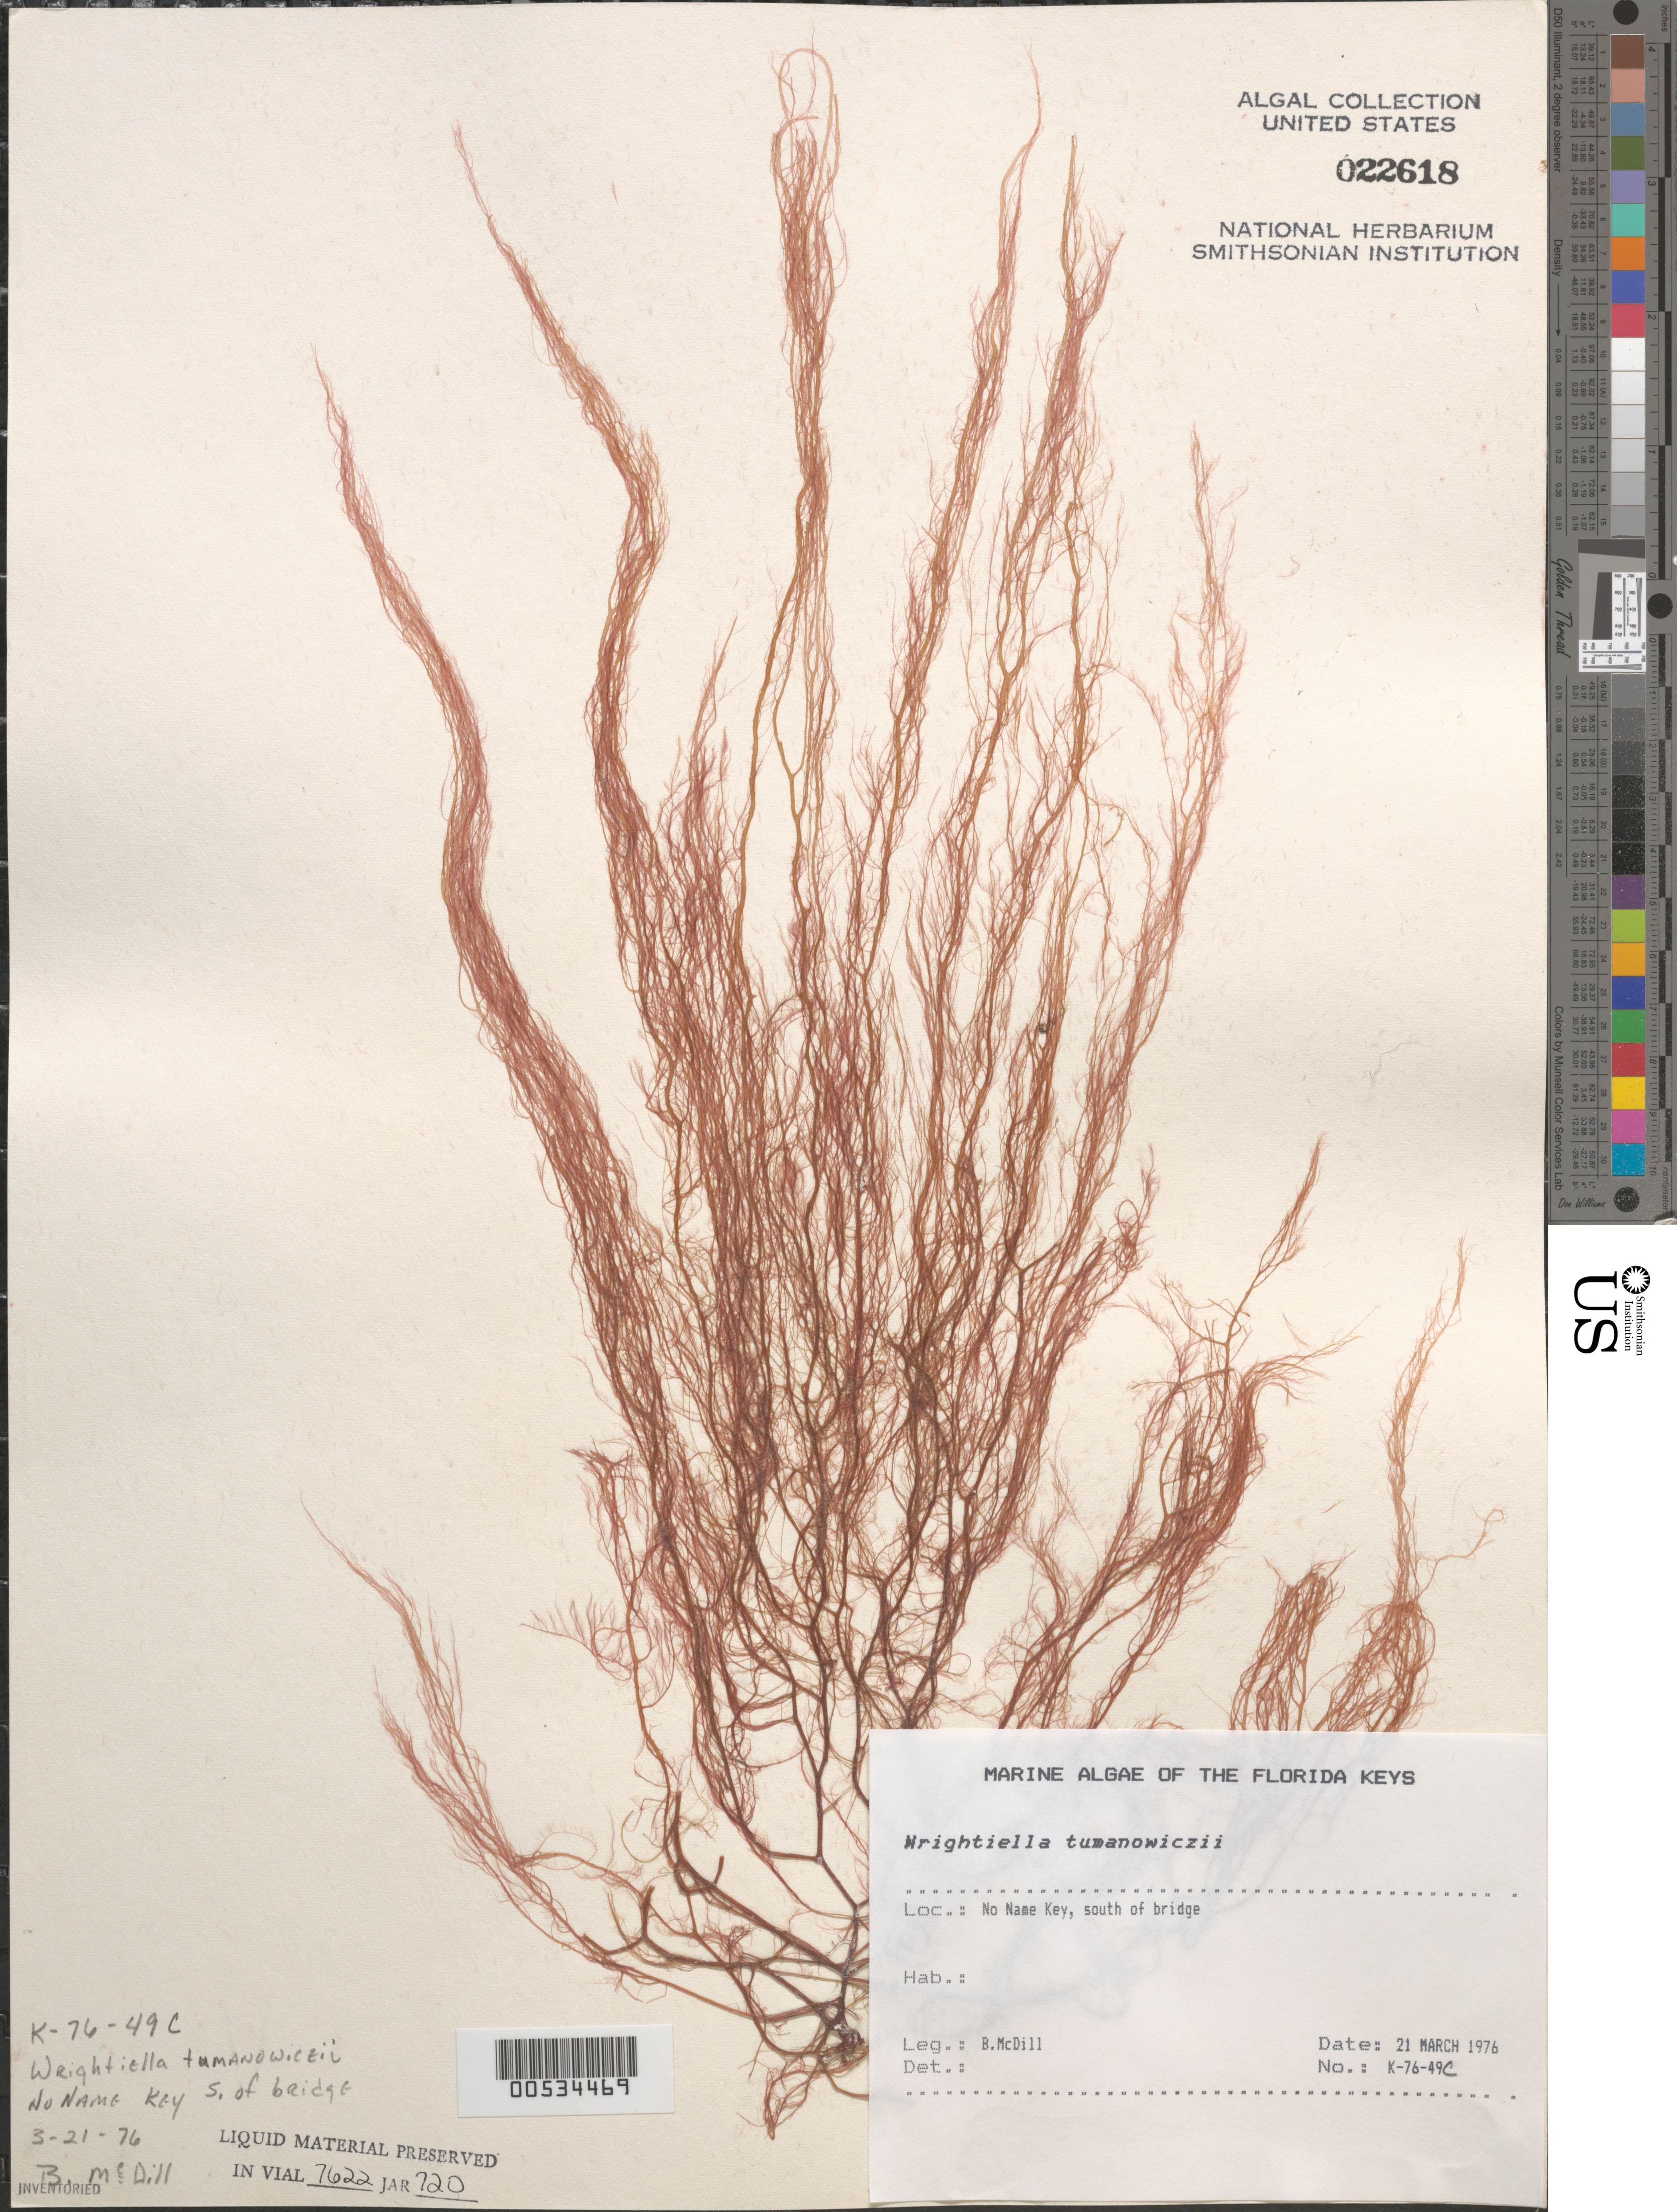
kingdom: Plantae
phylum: Rhodophyta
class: Florideophyceae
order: Ceramiales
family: Rhodomelaceae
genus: Wrightiella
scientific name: Wrightiella tumanowiczii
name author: (Gatty ex Harv.) F. Schmitz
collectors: W. McDill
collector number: K-76-49c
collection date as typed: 21 Mar 1976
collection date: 1976-03-21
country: United States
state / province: Florida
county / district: Monroe County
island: No Name Key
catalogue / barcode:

----------------------------------------

**WHAT NEEDS TO BE DONE:** Copy the lines above word for word, leaving out the picture.

**RESPONSE:**
kingdom: Plantae
phylum: Rhodophyta
class: Florideophyceae
order: Ceramiales
family: Rhodomelaceae
genus: Wrightiella
scientific name: Wrightiella tumanowiczii
name author: (Gatty ex Harv.) F. Schmitz
collectors: W. McDill
collector number: K-76-49c
collection date as typed: 21 Mar 1976
collection date: 1976-03-21
country: United States
state / province: Florida
county / district: Monroe County
island: No Name Key
catalogue / barcode:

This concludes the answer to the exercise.